Work instructions:
Go through the listing below and output it word for word.

Data listing:
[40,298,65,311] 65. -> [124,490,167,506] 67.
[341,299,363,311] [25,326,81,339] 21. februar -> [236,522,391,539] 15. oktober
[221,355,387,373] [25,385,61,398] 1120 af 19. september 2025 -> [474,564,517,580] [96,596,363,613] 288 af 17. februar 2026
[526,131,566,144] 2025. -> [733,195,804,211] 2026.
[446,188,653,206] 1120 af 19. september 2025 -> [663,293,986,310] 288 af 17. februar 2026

Reply:
[40,298,65,311] 65. -> [124,490,167,506] 67.
[341,299,363,311] [25,326,81,339] 21. februar -> [236,522,391,539] 15. oktober
[221,355,387,373] [25,385,61,398] 1120 af 19. september 2025 -> [474,564,517,580] [96,596,363,613] 288 af 17. februar 2026
[526,131,566,144] 2025. -> [733,195,804,211] 2026.
[446,188,653,206] 1120 af 19. september 2025 -> [663,293,986,310] 288 af 17. februar 2026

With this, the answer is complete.